- [Using the information]
1) From the SymbolTable review thread, reproduce verbatim the part that opens with the words containing "Thank you again" and closes with "further comments inline.".
2) In the SymbolTable review thread, what value is the END_SIZE macro defined as?

======== Page text

RFR (L) JDK-8195100: Use a low latency hashtable for SymbolTable

Gerard Ziemski gerard.ziemski at oracle.com
Wed Aug 8 18:56:09 UTC 2018


hi Kim,

Thank you again for more of your feedback.


> On Aug 6, 2018, at 9:18 PM, Kim Barrett <kim.barrett at oracle.com> wrote:
> 
>> On Aug 6, 2018, at 12:39 PM, Gerard Ziemski <gerard.ziemski at oracle.com> wrote:
>> 
>> Thank you Kim very much for such thorough and detailed feedback!
>> 
>> New webrev at http://cr.openjdk.java.net/~gziemski/8195100_rev5
>> 
>> rev5 vs rev4 at http://cr.openjdk.java.net/~gziemski/8195100_rev5_4
> 
> Replies and further comments inline.
> 
> (And thank you for the incremental webrev.)
> 
>>> On Aug 2, 2018, at 6:16 PM, Kim Barrett <kim.barrett at oracle.com> wrote:
>>> src/hotspot/share/classfile/symbolTable.cpp
>>> +#define PREF_AVG_LIST_LEN           8
>>> +#define END_SIZE                    17
>>> +#define REHASH_LEN                  100
>>> +#define CLEAN_DEAD_HIGH_WATER_MARK  0.0
>>> +#define ON_STACK_BUFFER_LENGTH 128
>>> 
>>> Why are these macros, rather than constants?
>> 
>> There are pro and cons for each and we could also consider "enum {PREF_AVG_LIST_LEN = 8;}” here.

================
======== Supplied records

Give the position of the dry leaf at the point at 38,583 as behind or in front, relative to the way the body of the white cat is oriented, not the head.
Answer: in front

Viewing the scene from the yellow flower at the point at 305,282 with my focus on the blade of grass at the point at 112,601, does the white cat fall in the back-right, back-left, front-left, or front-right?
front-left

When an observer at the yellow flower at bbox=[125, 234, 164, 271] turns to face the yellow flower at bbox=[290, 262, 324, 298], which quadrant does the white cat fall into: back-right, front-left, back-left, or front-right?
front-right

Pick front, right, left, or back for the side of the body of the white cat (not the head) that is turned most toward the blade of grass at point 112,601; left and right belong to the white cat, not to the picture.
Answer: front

================

- [Responses for each task]
1)
Thank you again for more of your feedback.


> On Aug 6, 2018, at 9:18 PM, Kim Barrett <kim.barrett at oracle.com> wrote:
> 
>> On Aug 6, 2018, at 12:39 PM, Gerard Ziemski <gerard.ziemski at oracle.com> wrote:
>> 
>> Thank you Kim very much for such thorough and detailed feedback!
>> 
>> New webrev at http://cr.openjdk.java.net/~gziemski/8195100_rev5
>> 
>> rev5 vs rev4 at http://cr.openjdk.java.net/~gziemski/8195100_rev5_4
> 
> Replies and further comments inline.

2) 17